#### What you need to do:
Reproduce every line of the items below word for word, in the same order.
==== Input for this task ====
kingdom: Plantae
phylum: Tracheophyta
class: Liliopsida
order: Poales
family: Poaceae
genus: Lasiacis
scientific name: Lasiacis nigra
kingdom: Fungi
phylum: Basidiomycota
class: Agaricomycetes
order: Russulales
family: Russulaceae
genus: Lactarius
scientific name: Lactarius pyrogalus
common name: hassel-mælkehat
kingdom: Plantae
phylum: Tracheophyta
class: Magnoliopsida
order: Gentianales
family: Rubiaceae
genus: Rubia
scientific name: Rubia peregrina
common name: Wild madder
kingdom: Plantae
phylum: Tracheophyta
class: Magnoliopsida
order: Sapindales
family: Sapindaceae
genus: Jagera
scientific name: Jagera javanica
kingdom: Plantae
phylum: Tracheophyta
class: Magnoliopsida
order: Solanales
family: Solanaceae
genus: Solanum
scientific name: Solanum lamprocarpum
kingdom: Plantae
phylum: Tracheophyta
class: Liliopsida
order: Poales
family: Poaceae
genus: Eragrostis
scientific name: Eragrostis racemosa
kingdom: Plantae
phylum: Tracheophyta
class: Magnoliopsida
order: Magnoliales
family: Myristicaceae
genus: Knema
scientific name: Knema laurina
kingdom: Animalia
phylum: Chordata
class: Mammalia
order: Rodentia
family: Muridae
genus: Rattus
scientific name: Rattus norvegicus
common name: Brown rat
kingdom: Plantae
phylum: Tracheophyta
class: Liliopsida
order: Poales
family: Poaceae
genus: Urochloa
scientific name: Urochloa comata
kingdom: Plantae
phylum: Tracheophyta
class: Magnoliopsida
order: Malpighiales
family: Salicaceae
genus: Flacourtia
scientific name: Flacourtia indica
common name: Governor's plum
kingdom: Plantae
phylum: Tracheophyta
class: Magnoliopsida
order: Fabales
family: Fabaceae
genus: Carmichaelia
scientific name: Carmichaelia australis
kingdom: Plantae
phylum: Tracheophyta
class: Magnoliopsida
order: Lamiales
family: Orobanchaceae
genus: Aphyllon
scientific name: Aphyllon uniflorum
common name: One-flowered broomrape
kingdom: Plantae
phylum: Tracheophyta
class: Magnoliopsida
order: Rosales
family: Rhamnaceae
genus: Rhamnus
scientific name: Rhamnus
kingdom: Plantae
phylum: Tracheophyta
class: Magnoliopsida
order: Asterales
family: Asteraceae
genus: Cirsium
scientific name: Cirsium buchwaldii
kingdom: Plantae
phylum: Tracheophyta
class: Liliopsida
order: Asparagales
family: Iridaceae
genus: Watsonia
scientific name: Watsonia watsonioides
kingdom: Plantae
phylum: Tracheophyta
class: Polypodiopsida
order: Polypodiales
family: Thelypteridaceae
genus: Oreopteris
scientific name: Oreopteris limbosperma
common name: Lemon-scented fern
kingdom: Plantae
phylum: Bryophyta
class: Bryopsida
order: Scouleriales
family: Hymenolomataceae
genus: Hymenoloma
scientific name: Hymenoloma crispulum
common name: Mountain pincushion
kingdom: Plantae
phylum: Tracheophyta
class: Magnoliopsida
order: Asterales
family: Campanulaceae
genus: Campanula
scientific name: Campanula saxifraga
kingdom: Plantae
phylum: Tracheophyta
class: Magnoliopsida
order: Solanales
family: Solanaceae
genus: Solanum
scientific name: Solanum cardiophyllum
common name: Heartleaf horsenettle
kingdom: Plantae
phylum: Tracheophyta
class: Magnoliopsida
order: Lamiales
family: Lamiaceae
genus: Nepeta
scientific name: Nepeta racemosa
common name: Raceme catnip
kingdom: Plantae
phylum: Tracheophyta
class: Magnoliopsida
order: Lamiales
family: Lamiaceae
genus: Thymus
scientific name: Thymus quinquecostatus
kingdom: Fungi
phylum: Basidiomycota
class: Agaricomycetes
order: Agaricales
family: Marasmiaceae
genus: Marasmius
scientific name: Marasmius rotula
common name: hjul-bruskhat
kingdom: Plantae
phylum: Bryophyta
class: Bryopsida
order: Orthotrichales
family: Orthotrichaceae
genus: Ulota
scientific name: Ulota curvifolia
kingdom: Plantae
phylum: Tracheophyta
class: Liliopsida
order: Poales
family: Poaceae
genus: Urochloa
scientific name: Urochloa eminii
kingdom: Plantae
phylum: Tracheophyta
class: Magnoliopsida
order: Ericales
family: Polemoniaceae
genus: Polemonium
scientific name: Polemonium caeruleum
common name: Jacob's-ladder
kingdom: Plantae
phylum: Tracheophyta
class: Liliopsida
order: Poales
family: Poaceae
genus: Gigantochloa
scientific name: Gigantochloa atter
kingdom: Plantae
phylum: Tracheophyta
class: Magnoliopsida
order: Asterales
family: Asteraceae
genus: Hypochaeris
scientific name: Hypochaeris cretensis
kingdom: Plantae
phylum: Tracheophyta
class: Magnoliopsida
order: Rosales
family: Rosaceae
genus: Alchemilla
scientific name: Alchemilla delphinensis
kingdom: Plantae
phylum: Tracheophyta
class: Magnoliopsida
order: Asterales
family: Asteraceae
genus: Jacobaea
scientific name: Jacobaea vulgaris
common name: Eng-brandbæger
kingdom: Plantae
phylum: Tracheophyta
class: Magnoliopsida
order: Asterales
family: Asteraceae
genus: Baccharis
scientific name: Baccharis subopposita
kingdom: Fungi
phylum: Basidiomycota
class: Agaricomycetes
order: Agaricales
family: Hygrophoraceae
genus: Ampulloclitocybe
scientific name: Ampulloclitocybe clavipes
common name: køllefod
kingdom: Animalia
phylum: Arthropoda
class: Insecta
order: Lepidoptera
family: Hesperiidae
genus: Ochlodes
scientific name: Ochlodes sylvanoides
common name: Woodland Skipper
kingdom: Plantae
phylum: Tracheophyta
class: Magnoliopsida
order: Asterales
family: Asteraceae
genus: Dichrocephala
====
#### Finished task:
kingdom: Plantae
phylum: Tracheophyta
class: Liliopsida
order: Poales
family: Poaceae
genus: Lasiacis
scientific name: Lasiacis nigra
kingdom: Fungi
phylum: Basidiomycota
class: Agaricomycetes
order: Russulales
family: Russulaceae
genus: Lactarius
scientific name: Lactarius pyrogalus
common name: hassel-mælkehat
kingdom: Plantae
phylum: Tracheophyta
class: Magnoliopsida
order: Gentianales
family: Rubiaceae
genus: Rubia
scientific name: Rubia peregrina
common name: Wild madder
kingdom: Plantae
phylum: Tracheophyta
class: Magnoliopsida
order: Sapindales
family: Sapindaceae
genus: Jagera
scientific name: Jagera javanica
kingdom: Plantae
phylum: Tracheophyta
class: Magnoliopsida
order: Solanales
family: Solanaceae
genus: Solanum
scientific name: Solanum lamprocarpum
kingdom: Plantae
phylum: Tracheophyta
class: Liliopsida
order: Poales
family: Poaceae
genus: Eragrostis
scientific name: Eragrostis racemosa
kingdom: Plantae
phylum: Tracheophyta
class: Magnoliopsida
order: Magnoliales
family: Myristicaceae
genus: Knema
scientific name: Knema laurina
kingdom: Animalia
phylum: Chordata
class: Mammalia
order: Rodentia
family: Muridae
genus: Rattus
scientific name: Rattus norvegicus
common name: Brown rat
kingdom: Plantae
phylum: Tracheophyta
class: Liliopsida
order: Poales
family: Poaceae
genus: Urochloa
scientific name: Urochloa comata
kingdom: Plantae
phylum: Tracheophyta
class: Magnoliopsida
order: Malpighiales
family: Salicaceae
genus: Flacourtia
scientific name: Flacourtia indica
common name: Governor's plum
kingdom: Plantae
phylum: Tracheophyta
class: Magnoliopsida
order: Fabales
family: Fabaceae
genus: Carmichaelia
scientific name: Carmichaelia australis
kingdom: Plantae
phylum: Tracheophyta
class: Magnoliopsida
order: Lamiales
family: Orobanchaceae
genus: Aphyllon
scientific name: Aphyllon uniflorum
common name: One-flowered broomrape
kingdom: Plantae
phylum: Tracheophyta
class: Magnoliopsida
order: Rosales
family: Rhamnaceae
genus: Rhamnus
scientific name: Rhamnus
kingdom: Plantae
phylum: Tracheophyta
class: Magnoliopsida
order: Asterales
family: Asteraceae
genus: Cirsium
scientific name: Cirsium buchwaldii
kingdom: Plantae
phylum: Tracheophyta
class: Liliopsida
order: Asparagales
family: Iridaceae
genus: Watsonia
scientific name: Watsonia watsonioides
kingdom: Plantae
phylum: Tracheophyta
class: Polypodiopsida
order: Polypodiales
family: Thelypteridaceae
genus: Oreopteris
scientific name: Oreopteris limbosperma
common name: Lemon-scented fern
kingdom: Plantae
phylum: Bryophyta
class: Bryopsida
order: Scouleriales
family: Hymenolomataceae
genus: Hymenoloma
scientific name: Hymenoloma crispulum
common name: Mountain pincushion
kingdom: Plantae
phylum: Tracheophyta
class: Magnoliopsida
order: Asterales
family: Campanulaceae
genus: Campanula
scientific name: Campanula saxifraga
kingdom: Plantae
phylum: Tracheophyta
class: Magnoliopsida
order: Solanales
family: Solanaceae
genus: Solanum
scientific name: Solanum cardiophyllum
common name: Heartleaf horsenettle
kingdom: Plantae
phylum: Tracheophyta
class: Magnoliopsida
order: Lamiales
family: Lamiaceae
genus: Nepeta
scientific name: Nepeta racemosa
common name: Raceme catnip
kingdom: Plantae
phylum: Tracheophyta
class: Magnoliopsida
order: Lamiales
family: Lamiaceae
genus: Thymus
scientific name: Thymus quinquecostatus
kingdom: Fungi
phylum: Basidiomycota
class: Agaricomycetes
order: Agaricales
family: Marasmiaceae
genus: Marasmius
scientific name: Marasmius rotula
common name: hjul-bruskhat
kingdom: Plantae
phylum: Bryophyta
class: Bryopsida
order: Orthotrichales
family: Orthotrichaceae
genus: Ulota
scientific name: Ulota curvifolia
kingdom: Plantae
phylum: Tracheophyta
class: Liliopsida
order: Poales
family: Poaceae
genus: Urochloa
scientific name: Urochloa eminii
kingdom: Plantae
phylum: Tracheophyta
class: Magnoliopsida
order: Ericales
family: Polemoniaceae
genus: Polemonium
scientific name: Polemonium caeruleum
common name: Jacob's-ladder
kingdom: Plantae
phylum: Tracheophyta
class: Liliopsida
order: Poales
family: Poaceae
genus: Gigantochloa
scientific name: Gigantochloa atter
kingdom: Plantae
phylum: Tracheophyta
class: Magnoliopsida
order: Asterales
family: Asteraceae
genus: Hypochaeris
scientific name: Hypochaeris cretensis
kingdom: Plantae
phylum: Tracheophyta
class: Magnoliopsida
order: Rosales
family: Rosaceae
genus: Alchemilla
scientific name: Alchemilla delphinensis
kingdom: Plantae
phylum: Tracheophyta
class: Magnoliopsida
order: Asterales
family: Asteraceae
genus: Jacobaea
scientific name: Jacobaea vulgaris
common name: Eng-brandbæger
kingdom: Plantae
phylum: Tracheophyta
class: Magnoliopsida
order: Asterales
family: Asteraceae
genus: Baccharis
scientific name: Baccharis subopposita
kingdom: Fungi
phylum: Basidiomycota
class: Agaricomycetes
order: Agaricales
family: Hygrophoraceae
genus: Ampulloclitocybe
scientific name: Ampulloclitocybe clavipes
common name: køllefod
kingdom: Animalia
phylum: Arthropoda
class: Insecta
order: Lepidoptera
family: Hesperiidae
genus: Ochlodes
scientific name: Ochlodes sylvanoides
common name: Woodland Skipper
kingdom: Plantae
phylum: Tracheophyta
class: Magnoliopsida
order: Asterales
family: Asteraceae
genus: Dichrocephala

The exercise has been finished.